Lagrangian skeleta of very affine complete intersections

TL;DR

This paper computes the Lagrangian skeleta of certain complete intersections in complex tori, generalizing previous hypersurface results, and uses this to establish homological mirror symmetry for Batyrev-Borisov pairs.

Contribution

It extends the understanding of Lagrangian skeleta to complete intersections, providing a new geometric framework for mirror symmetry beyond hypersurfaces.

Findings

Computed the skeleton of complete intersections in complex tori.

Described the decomposition of the skeleton into standard mirror pieces.

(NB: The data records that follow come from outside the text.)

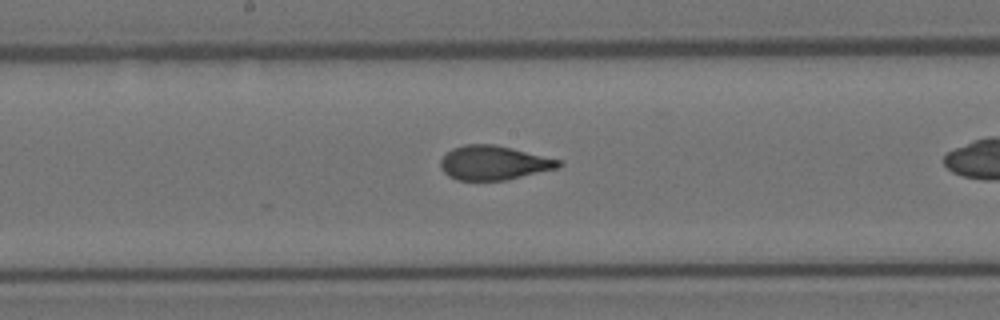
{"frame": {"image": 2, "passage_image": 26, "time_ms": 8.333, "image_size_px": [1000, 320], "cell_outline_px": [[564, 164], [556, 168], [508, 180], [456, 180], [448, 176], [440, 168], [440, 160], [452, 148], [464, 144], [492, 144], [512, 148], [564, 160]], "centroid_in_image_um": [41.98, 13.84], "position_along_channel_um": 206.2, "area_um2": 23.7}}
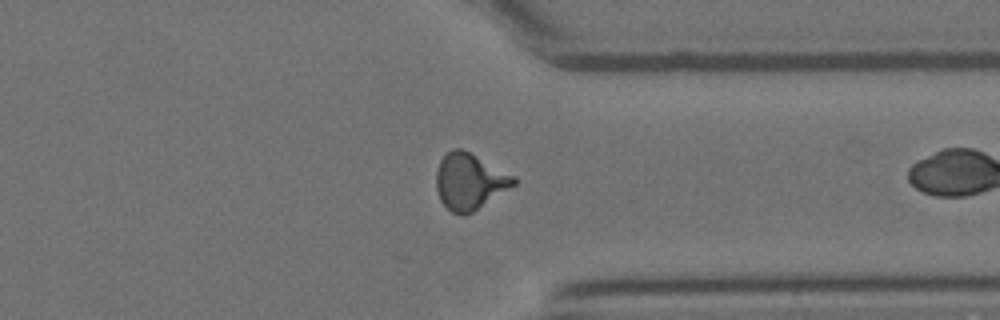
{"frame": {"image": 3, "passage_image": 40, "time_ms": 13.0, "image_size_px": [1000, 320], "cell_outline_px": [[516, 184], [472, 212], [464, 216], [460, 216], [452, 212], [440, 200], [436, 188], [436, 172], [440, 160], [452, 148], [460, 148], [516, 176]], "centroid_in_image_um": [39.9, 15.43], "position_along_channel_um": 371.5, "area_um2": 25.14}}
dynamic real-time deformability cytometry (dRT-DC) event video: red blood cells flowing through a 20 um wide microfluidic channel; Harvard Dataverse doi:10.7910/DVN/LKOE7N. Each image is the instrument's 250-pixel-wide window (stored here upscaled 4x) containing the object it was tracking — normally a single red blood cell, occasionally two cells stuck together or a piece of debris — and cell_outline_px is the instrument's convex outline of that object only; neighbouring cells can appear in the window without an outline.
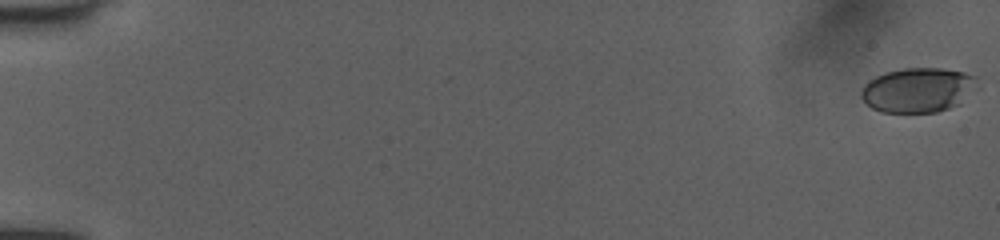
{"species": "human", "species_latin": "Homo sapiens", "temperature_condition": "room temperature", "stored_images_in_passage": 53, "camera_frame_rate_fps": 3000, "um_per_image_px": 0.085, "donor": {"sex": "female"}, "frame": {"image": 1, "passage_image": 1, "time_ms": 0.0, "image_size_px": [1000, 240], "cell_outline_px": [[976, 80], [960, 104], [936, 112], [880, 112], [872, 108], [860, 96], [860, 92], [864, 84], [876, 76], [888, 72], [904, 68], [940, 68], [964, 72], [976, 76]], "centroid_in_image_um": [77.96, 7.65], "position_along_channel_um": 7.0, "area_um2": 29.65}}
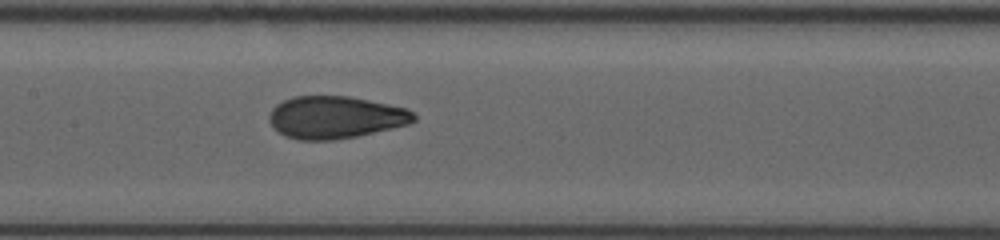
{"frame": {"image": 2, "passage_image": 28, "time_ms": 9.0, "image_size_px": [1000, 240], "cell_outline_px": [[416, 120], [408, 124], [356, 136], [332, 140], [300, 140], [284, 136], [268, 120], [268, 116], [272, 108], [276, 104], [292, 96], [348, 96], [408, 108], [416, 116]], "centroid_in_image_um": [28.49, 9.96], "position_along_channel_um": 178.9, "area_um2": 35.55}}
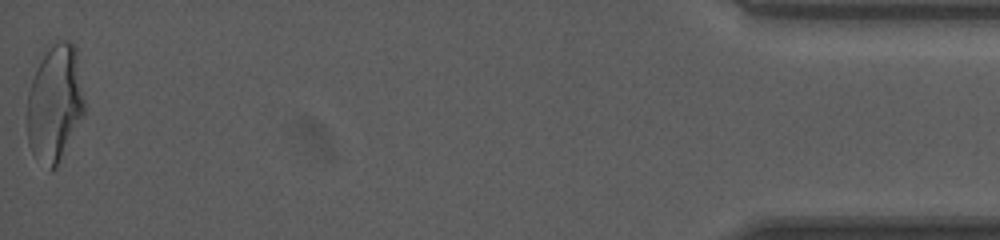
{"frame": {"image": 3, "passage_image": 53, "time_ms": 17.333, "image_size_px": [1000, 240], "cell_outline_px": [[84, 116], [56, 168], [52, 172], [48, 172], [32, 152], [28, 144], [28, 92], [44, 44], [60, 40], [72, 40], [76, 48], [84, 100]], "centroid_in_image_um": [4.66, 8.74], "position_along_channel_um": 430.5, "area_um2": 39.88}, "authors_computed_cell_mechanics": {"area_um2": 35.2002, "velocity_mm_per_s": 4.0556, "shape_relaxation_time_tau1_ms": 6.7853, "shape_relaxation_time_tau2_ms": 0.8325, "deformation_change_tau1": 0.1988, "deformation_change_tau2": 0.0643}}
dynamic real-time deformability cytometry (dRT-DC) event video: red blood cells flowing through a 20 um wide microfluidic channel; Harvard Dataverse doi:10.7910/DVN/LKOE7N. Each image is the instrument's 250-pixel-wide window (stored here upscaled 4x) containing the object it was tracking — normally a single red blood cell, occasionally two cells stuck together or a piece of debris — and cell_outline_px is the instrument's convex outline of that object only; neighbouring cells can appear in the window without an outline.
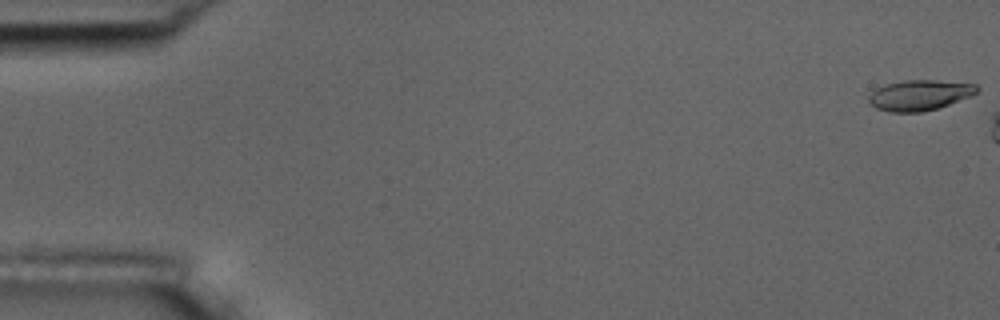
{"species": "common noctule bat (a hibernating species)", "species_latin": "Nyctalus noctula", "temperature_condition": "room temperature", "stored_images_in_passage": 7, "camera_frame_rate_fps": 3000, "um_per_image_px": 0.085, "animal": {"sex": "male", "body_mass_g": 17.5, "forearm_length_mm": 52.3}, "frame": {"image": 1, "passage_image": 1, "time_ms": 0.0, "image_size_px": [1000, 320], "cell_outline_px": [[980, 88], [972, 96], [936, 108], [920, 112], [888, 112], [876, 108], [868, 100], [868, 96], [876, 88], [884, 84], [904, 80], [936, 80], [976, 84]], "centroid_in_image_um": [78.15, 8.08], "position_along_channel_um": 6.8, "area_um2": 19.19}}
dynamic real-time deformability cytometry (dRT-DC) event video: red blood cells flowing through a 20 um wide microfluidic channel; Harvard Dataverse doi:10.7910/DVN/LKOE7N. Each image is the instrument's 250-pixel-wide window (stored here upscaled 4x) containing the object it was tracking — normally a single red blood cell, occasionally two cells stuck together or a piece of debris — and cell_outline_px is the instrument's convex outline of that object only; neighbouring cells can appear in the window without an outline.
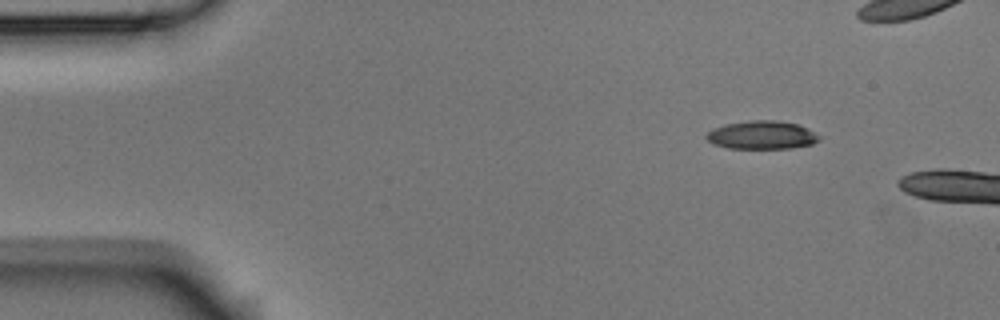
{"species": "Egyptian fruit bat (a non-hibernating species)", "species_latin": "Rousettus aegyptiacus", "temperature_condition": "room temperature", "stored_images_in_passage": 6, "segment_of_instrument_passage": [2, 2], "camera_frame_rate_fps": 3000, "um_per_image_px": 0.085, "animal": {"sex": "male"}, "frame": {"image": 1, "passage_image": 6, "time_ms": 1.667, "image_size_px": [1000, 320], "cell_outline_px": [[824, 136], [820, 140], [812, 144], [792, 148], [728, 148], [712, 144], [704, 136], [712, 128], [724, 124], [752, 120], [776, 120], [796, 124], [808, 128]], "centroid_in_image_um": [64.78, 11.48], "position_along_channel_um": 20.2, "area_um2": 18.84}}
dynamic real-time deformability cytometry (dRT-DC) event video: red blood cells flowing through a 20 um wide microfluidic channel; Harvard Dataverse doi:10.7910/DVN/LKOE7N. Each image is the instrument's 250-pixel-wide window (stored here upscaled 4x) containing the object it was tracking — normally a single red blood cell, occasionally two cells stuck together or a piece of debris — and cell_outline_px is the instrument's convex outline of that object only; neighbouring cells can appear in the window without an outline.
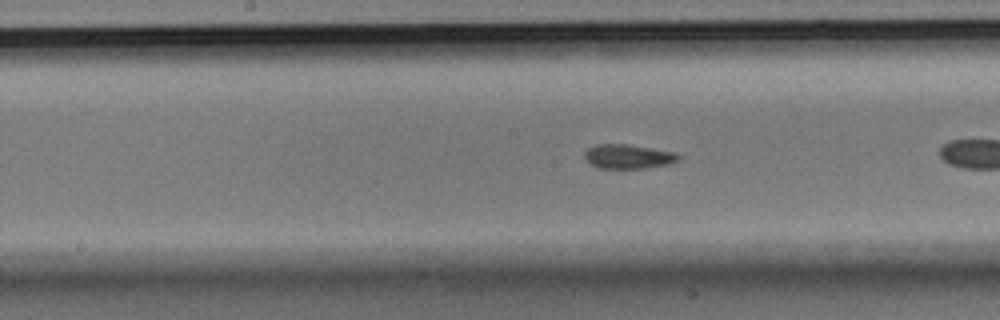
{"species": "Egyptian fruit bat (a non-hibernating species)", "species_latin": "Rousettus aegyptiacus", "temperature_condition": "room temperature", "stored_images_in_passage": 42, "camera_frame_rate_fps": 3000, "um_per_image_px": 0.085, "animal": {"sex": "male"}, "frame": {"image": 1, "passage_image": 13, "time_ms": 4.0, "image_size_px": [1000, 320], "cell_outline_px": [[680, 160], [668, 164], [644, 168], [600, 168], [584, 160], [584, 152], [588, 148], [596, 144], [628, 144], [676, 152], [680, 156]], "centroid_in_image_um": [53.39, 13.29], "position_along_channel_um": 194.8, "area_um2": 13.35}, "authors_computed_cell_mechanics": {"area_um2": 13.2651, "velocity_mm_per_s": 3.5277, "shape_relaxation_time_tau1_ms": 5.0241, "shape_relaxation_time_tau2_ms": null, "deformation_change_tau1": 0.1209, "deformation_change_tau2": null}}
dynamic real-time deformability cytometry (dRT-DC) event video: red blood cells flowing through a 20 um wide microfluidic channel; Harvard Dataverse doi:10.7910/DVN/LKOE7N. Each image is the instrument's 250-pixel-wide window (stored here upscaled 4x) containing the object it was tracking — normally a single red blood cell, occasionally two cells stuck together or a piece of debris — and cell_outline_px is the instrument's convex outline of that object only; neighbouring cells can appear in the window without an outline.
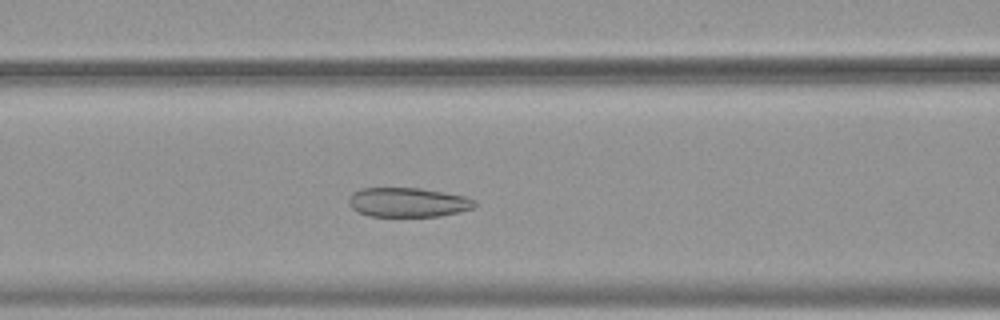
{"species": "common noctule bat (a hibernating species)", "species_latin": "Nyctalus noctula", "temperature_condition": "warm", "stored_images_in_passage": 48, "camera_frame_rate_fps": 3000, "um_per_image_px": 0.085, "animal": {"sex": "female", "body_mass_g": 19.9}, "frame": {"image": 1, "passage_image": 17, "time_ms": 5.333, "image_size_px": [1000, 320], "cell_outline_px": [[476, 204], [472, 208], [460, 212], [440, 216], [368, 216], [352, 208], [348, 204], [348, 196], [352, 192], [360, 188], [420, 188], [468, 196], [476, 200]], "centroid_in_image_um": [34.68, 17.19], "position_along_channel_um": 131.9, "area_um2": 21.79}}
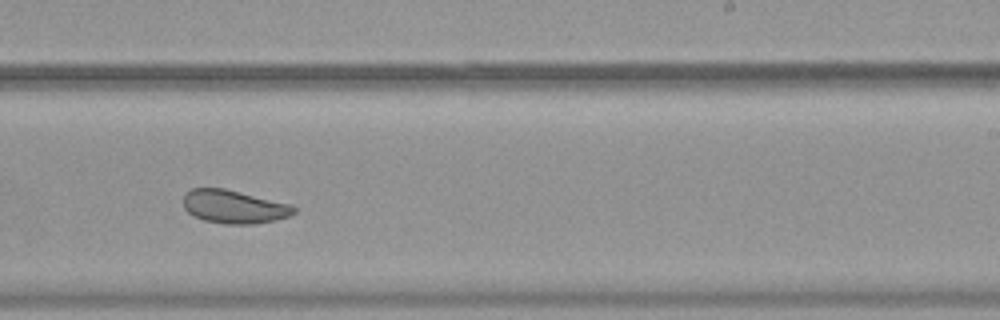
{"frame": {"image": 2, "passage_image": 28, "time_ms": 9.0, "image_size_px": [1000, 320], "cell_outline_px": [[296, 212], [288, 216], [276, 220], [252, 224], [224, 224], [204, 220], [188, 212], [184, 208], [184, 192], [192, 188], [224, 188], [292, 204], [296, 208]], "centroid_in_image_um": [19.9, 17.56], "position_along_channel_um": 269.1, "area_um2": 21.5}}
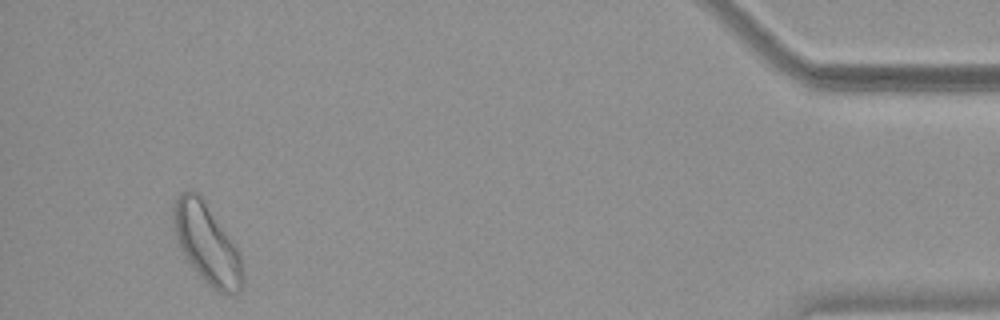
{"frame": {"image": 3, "passage_image": 45, "time_ms": 14.667, "image_size_px": [1000, 320], "cell_outline_px": [[244, 280], [240, 288], [228, 292], [216, 292], [196, 272], [180, 248], [176, 240], [172, 220], [172, 208], [176, 196], [184, 192], [200, 192], [240, 252], [244, 272]], "centroid_in_image_um": [17.57, 20.66], "position_along_channel_um": 417.6, "area_um2": 32.19}, "authors_computed_cell_mechanics": {"area_um2": 26.1834, "velocity_mm_per_s": 3.7614, "shape_relaxation_time_tau1_ms": null, "shape_relaxation_time_tau2_ms": 1.5017, "deformation_change_tau1": null, "deformation_change_tau2": 0.0635}}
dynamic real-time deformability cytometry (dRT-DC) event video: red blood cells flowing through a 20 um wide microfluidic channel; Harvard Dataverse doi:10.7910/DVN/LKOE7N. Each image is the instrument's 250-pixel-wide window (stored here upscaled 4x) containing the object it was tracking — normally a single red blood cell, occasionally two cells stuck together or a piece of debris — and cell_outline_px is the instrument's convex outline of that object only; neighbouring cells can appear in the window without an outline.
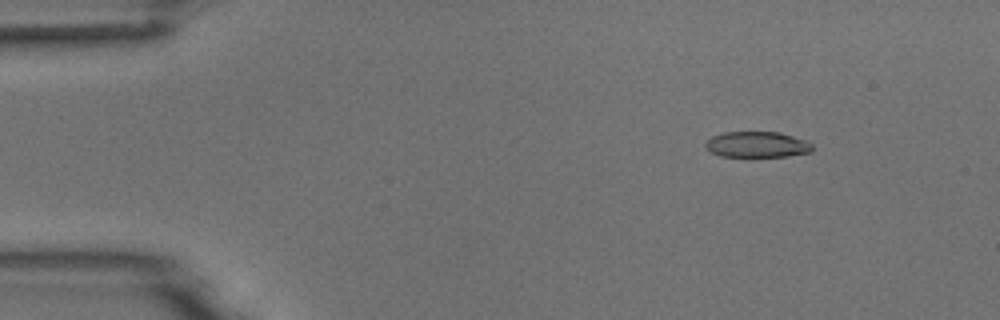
{"species": "common noctule bat (a hibernating species)", "species_latin": "Nyctalus noctula", "temperature_condition": "room temperature", "stored_images_in_passage": 3, "camera_frame_rate_fps": 3000, "um_per_image_px": 0.085, "animal": {"sex": "male", "body_mass_g": 18.8}, "frame": {"image": 1, "passage_image": 1, "time_ms": 0.0, "image_size_px": [1000, 320], "cell_outline_px": [[812, 152], [788, 156], [752, 160], [720, 156], [708, 152], [704, 148], [704, 144], [712, 136], [724, 132], [780, 132], [804, 140], [812, 144]], "centroid_in_image_um": [64.29, 12.35], "position_along_channel_um": 20.7, "area_um2": 17.11}}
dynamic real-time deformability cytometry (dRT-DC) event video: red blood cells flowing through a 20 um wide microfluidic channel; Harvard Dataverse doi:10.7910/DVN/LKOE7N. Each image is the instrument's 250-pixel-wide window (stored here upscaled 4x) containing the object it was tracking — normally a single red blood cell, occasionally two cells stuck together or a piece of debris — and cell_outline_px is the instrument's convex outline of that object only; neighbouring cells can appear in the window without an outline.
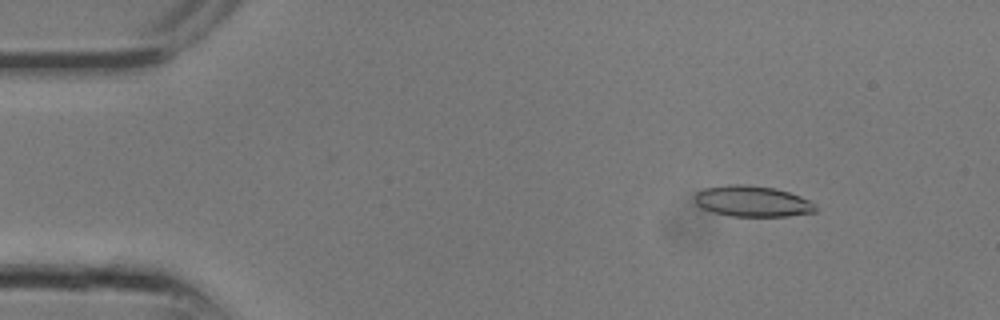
{"species": "common noctule bat (a hibernating species)", "species_latin": "Nyctalus noctula", "temperature_condition": "room temperature", "stored_images_in_passage": 15, "camera_frame_rate_fps": 3000, "um_per_image_px": 0.085, "animal": {"sex": "male", "body_mass_g": 13.3}, "frame": {"image": 1, "passage_image": 4, "time_ms": 1.0, "image_size_px": [1000, 320], "cell_outline_px": [[816, 212], [788, 216], [732, 216], [712, 212], [696, 204], [692, 196], [696, 192], [704, 188], [728, 184], [744, 184], [776, 188], [800, 196], [808, 200], [816, 208]], "centroid_in_image_um": [63.9, 17.1], "position_along_channel_um": 21.1, "area_um2": 21.79}}
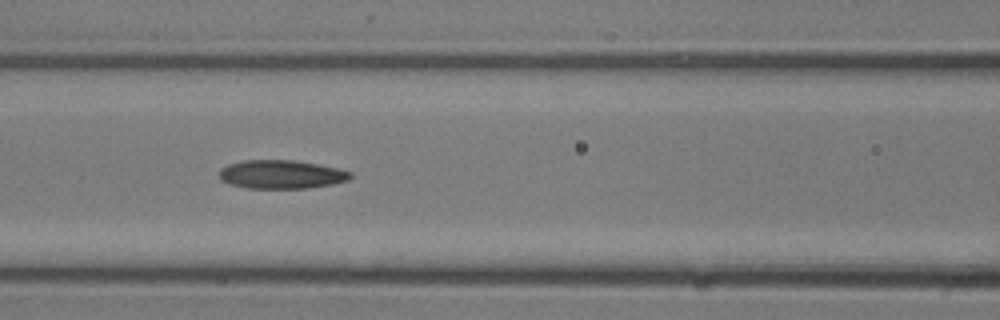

Established homological mirror symmetry for Batyrev-Borisov pairs.

Abstract

Let $Z^\circ$ be a complete intersection inside $(\mathbb{C}^*)^n$ that compactifies to a smooth Calabi-Yau subvariety $Z$ inside a Fano toric variety $X$. We compute the skeleton of $Z^\circ$ and describe its decomposition into standard pieces that are mirror to toric varieties, which generalises the existing results in the case of hypersurfaces. This set-up was first considered by Batyrev and Borisov, who used combinatorial techniques to construct a mirror pair $(Z,\check{Z})$ of such complete intersections. We use our main result to establish homological mirror symmetry for Batyrev-Borisov pairs in the large-volume limit.